You need to know where you’re going, and your heroes will help you to get there. Nowadays, thanks to Mixcrate, SoundCloud, YouTube and so on, you can get audio and even video of great DJs. Many of them actually show you their tricks.
But you don’t need to learn formal “tricks” off people – that’s good but it’s not really what you should be looking for at first. Just studying their mixes, now that you’re looking at it from a DJ’s point of view, is enough.
Have you ever bought a Lonely Planet or Rough Guide to a city or country before going on holiday there? You read it and try and picture it all in your head, and plan the best you can, but it all seems so new, and so strange.
When you come back from your (hopefully excellent!) holiday there, you may pick up the same guide a few weeks later. How different it all looks now! How much more real, how much easier it is to fill out the words and maps, put real experiences and places where once there was just your imagination!
It’s exactly the same with studying your heroes by listening to their mixes or watching them in the clubs now that you’re a DJ, it is all going to be rewarding for you in a way it isn’t for people who don’t DJ – people just like you, a few weeks ago.
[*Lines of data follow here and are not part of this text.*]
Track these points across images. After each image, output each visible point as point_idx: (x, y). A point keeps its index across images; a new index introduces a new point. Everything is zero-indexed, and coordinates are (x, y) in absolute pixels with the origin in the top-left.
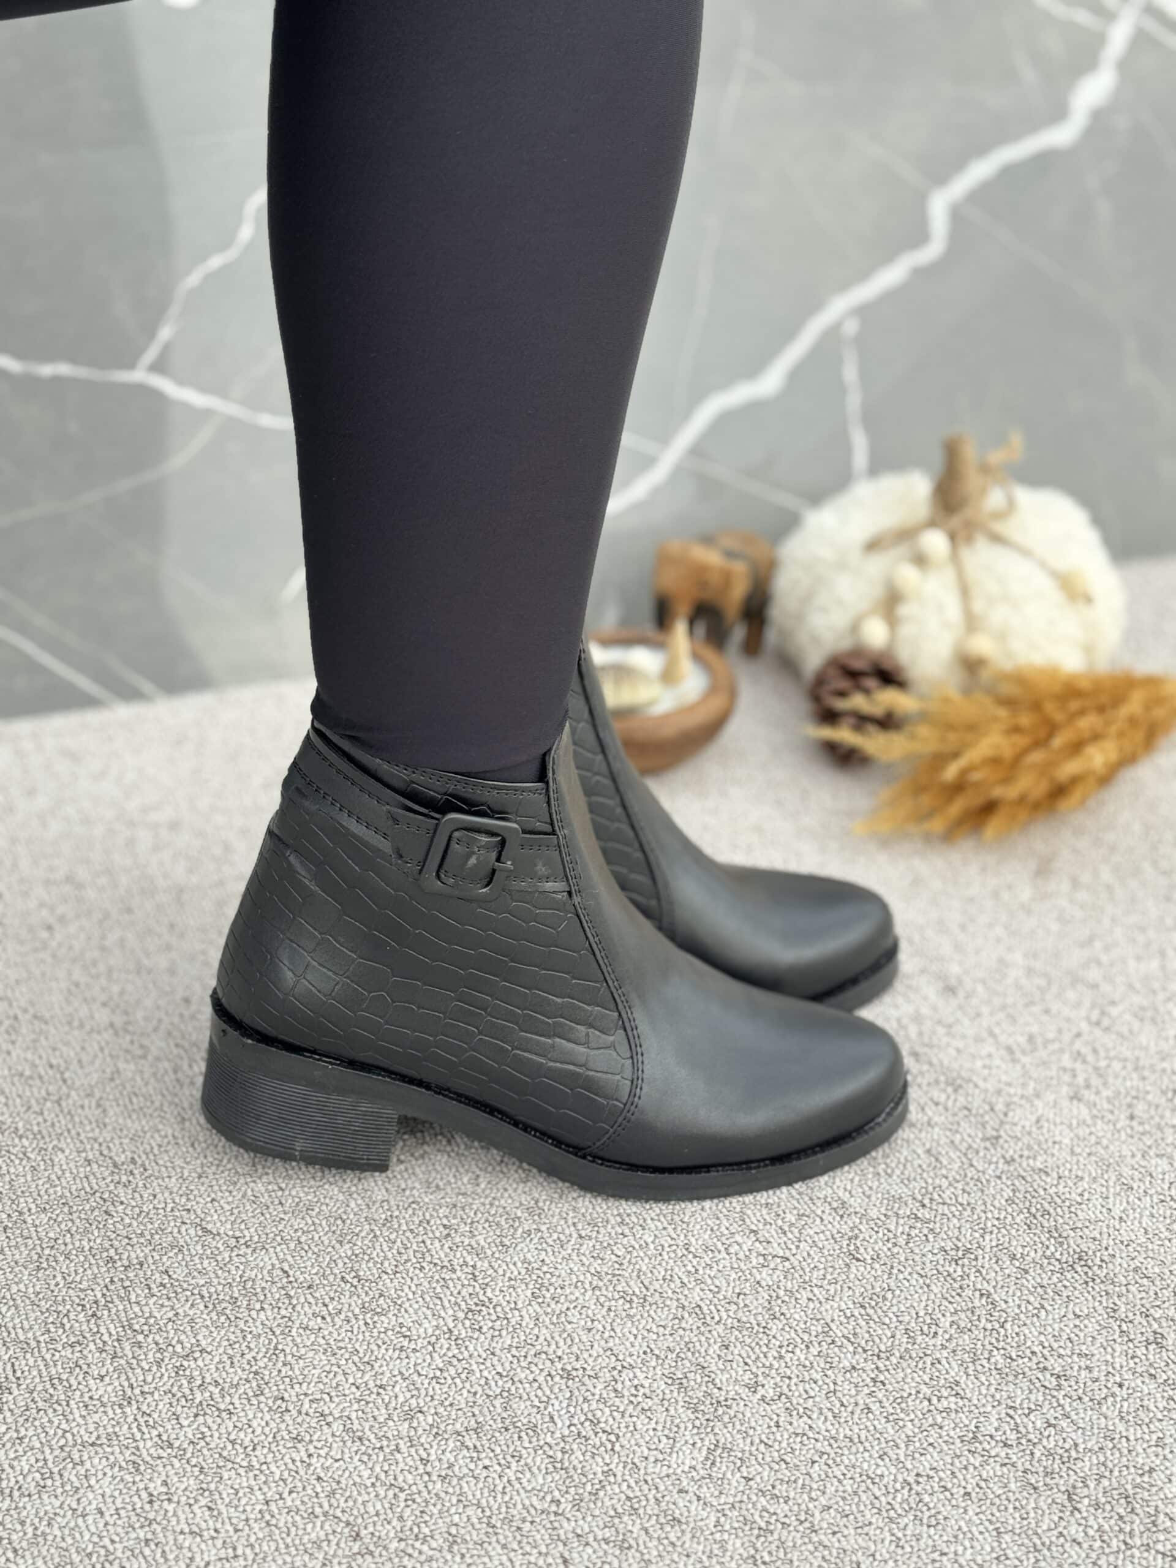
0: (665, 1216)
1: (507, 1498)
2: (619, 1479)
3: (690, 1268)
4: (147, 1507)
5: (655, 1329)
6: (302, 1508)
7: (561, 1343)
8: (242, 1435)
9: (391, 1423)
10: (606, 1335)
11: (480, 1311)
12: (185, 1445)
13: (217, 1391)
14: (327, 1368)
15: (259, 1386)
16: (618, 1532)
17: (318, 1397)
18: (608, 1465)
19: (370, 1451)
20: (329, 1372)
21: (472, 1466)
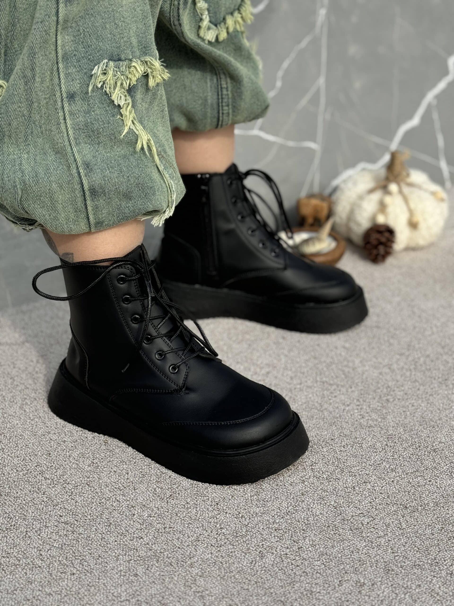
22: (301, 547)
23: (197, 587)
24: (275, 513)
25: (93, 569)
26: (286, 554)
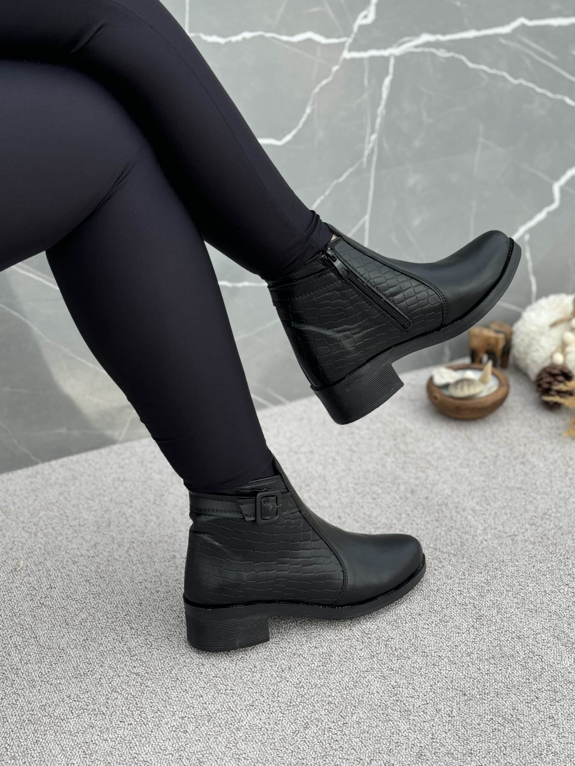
0: (534, 581)
1: (511, 679)
2: (547, 670)
3: (548, 599)
4: (393, 690)
5: (543, 620)
6: (444, 687)
7: (513, 627)
8: (415, 665)
9: (463, 658)
10: (527, 623)
11: (481, 618)
12: (398, 670)
13: (401, 651)
14: (435, 641)
15: (415, 648)
16: (552, 688)
17: (436, 650)
18: (542, 666)
19: (460, 667)
20: (437, 642)
21: (495, 670)
22: (347, 723)
23: (237, 750)
24: (334, 687)
25: (149, 722)
26: (330, 728)
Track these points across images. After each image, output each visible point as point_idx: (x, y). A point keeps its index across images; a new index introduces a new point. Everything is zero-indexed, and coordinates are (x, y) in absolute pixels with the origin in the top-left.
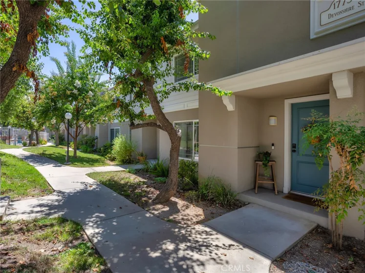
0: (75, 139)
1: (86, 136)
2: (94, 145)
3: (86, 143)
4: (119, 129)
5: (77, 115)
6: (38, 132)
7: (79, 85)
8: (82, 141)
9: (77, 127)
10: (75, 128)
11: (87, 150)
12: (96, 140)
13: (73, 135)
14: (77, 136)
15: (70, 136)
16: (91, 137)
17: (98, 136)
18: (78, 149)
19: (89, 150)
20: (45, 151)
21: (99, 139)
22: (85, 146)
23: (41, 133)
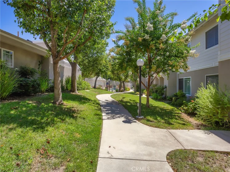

6. Find a “study buddy” or two
Having someone else involved in your learning is a great help. Once you learn something, you’ve got someone to show it to immediately. You’ve got someone to tell you if it sounded good or not. Someone to high-five with when you get it right, to encourage you when you can’t.
If that person is learning too, you get a boost by having an instant teacher there if they “get” a skill before you, and vice versa. But even if you just have music-loving mates, or a girlfriend or boyfriend who’s happy to sit there with you while you’re doing it, having someone to talk it through with helps to cement learning. Somehow, it makes everything more real. Plus, DJs play in front of audiences. It’s what we do. At least this way you’re used to playing to one other person!
It’s a bit like practising a new language – people are scared to speak out loud in case they sound stupid. But you have to – and it’s the same with DJing. Get used to messing up in front of people early – it will give you the nerves to play in front of proper audiences later.
7. Practise, practise, practise!
You can buy all the gear, read all the books, tell everyone what you’re doing, but when it comes down to it, you’re not really a DJ until you actually do it – lots. And it feels weird. You have doubts.
You think: “I’m not made for this, I’ll never get it.”
You think: “If I just put it away and go and watch TV, I can get back to it tomorrow.”
There’s always an easy escape. But you’re only scared of it because you really want to do it! You simply have to practise.
Practice should be regular. Better to do it for a short period of time every day than once a week for a whole day. The reason is that you’re thinking about in in-between times. You’re working at it even when you’re not. But it has to be fresh in your memory.
Studies have shown that if you do something every day for 3 weeks, it becomes a habit. You actually feel more natural doing it than not doing it! So that’s your goal. Try and set aside a little time every day, preferably at around the same time, and just do it.
Even if you’re doing nothing special. Even if you’re just sat there thinking: “What am I meant to I be doing here?” It’s putting the time aside that’s the important thing. The rest will come – especially if you’ve taken on board these pointers.
Remember that DJing is simply about a passion for playing music you deeply love to people, trusting you’re a good enough DJ to get them to agree with you!
Keep your mind always on the music and how you’re expecting people to react to it, and on using the tools you have to help you get there, and you’ll be on a road that can give you many years of joy.
And if there’s one thing that’s true about DJing, it’s that however long you’ve been doing it for, there’s always something new to learn.